Cold, yes, floppy, yes, and one of the best kebabs I've ever eaten.

Nicely seasoned but still a good dark meat chicken flavor, surprisingly spicy, and a kiss of char. I immediately wanted to go back and buy three more. Maybe heated this time. Or at least catch them as they were grilling them rather than buying them out of the tub. That'd be weird though, right? Anyway it was a deeply rewarding kebab. This whole idea of finding a secret little hole in the wall; I mean, that's a dumb cliche and probably classist and racist on our part to think about, right? Like that Seinfeld episode where Jerry befriends Babu? But I can't stress this enough in this case, you guys: No cool white yuppies or Instagram food influencers are going in there to find the secret kebabs they read about on Eater or something. It's just an invisible Halal butcher shop that serves parts of the huge neighborhood of Pakistani and Bangladeshi people. But the feeling of knowing that this guy on his grill outside this 1-star nothing grocery store is making the best fucking kebabs you've ever eaten—it tickles.

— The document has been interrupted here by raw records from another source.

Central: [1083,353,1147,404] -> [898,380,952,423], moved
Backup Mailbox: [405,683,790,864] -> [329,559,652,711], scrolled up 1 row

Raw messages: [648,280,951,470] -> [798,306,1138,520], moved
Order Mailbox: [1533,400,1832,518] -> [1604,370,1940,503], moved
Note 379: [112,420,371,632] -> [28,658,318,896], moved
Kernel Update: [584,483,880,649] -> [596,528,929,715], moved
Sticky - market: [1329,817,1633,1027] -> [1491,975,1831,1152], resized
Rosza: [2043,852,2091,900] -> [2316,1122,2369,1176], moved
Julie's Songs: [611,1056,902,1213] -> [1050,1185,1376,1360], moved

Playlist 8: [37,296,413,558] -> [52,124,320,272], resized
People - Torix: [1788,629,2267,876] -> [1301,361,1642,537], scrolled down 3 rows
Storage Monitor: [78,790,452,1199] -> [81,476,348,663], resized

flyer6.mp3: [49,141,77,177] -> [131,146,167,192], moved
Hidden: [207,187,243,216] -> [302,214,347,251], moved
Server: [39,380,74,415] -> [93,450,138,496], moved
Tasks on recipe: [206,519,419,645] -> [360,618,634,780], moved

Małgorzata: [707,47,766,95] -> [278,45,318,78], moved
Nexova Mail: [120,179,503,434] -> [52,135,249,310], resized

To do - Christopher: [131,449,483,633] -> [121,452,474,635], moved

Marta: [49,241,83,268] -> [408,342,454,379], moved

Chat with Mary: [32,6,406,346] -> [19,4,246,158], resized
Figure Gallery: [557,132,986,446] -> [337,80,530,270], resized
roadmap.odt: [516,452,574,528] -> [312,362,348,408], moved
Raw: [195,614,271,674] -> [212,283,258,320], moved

Postscript: We moved to Queens last week, so I probably won't be back to Hassan Halal Meat & Grocery. But a week before we left, when I was out doing one last load of laundry before packing, I had to stop in to see if I was imagining this kebab experience. So I grabbed a pop, went to the counter, and interrupted the owner's conversation with the 4 guys that were all sitting around shooting the shit. "I'll have a kebab, heated please." There was a little puzzlement again, but of a different stripe. He grabbed the kebab from the tupperware, nuked it in the microwave for a few seconds, and handed it to me in the wax paper. As I paid, he stopped and asked me straight up, "How do you know about—", rough English kind of ending his question short. I told him how I see them grilling outside all the time and it smells great, and I bought one a few weeks earlier. Honest to god, I don't say this to make myself look like some fucking white savior do-gooder bravely supporting his neighbors or whatever—that Seinfeld Babu thing—but when I told him that, his face lit up with a genuine smile. I'm sure those dudes talked shit about me when I left, but whatever. The kebab was even better hot.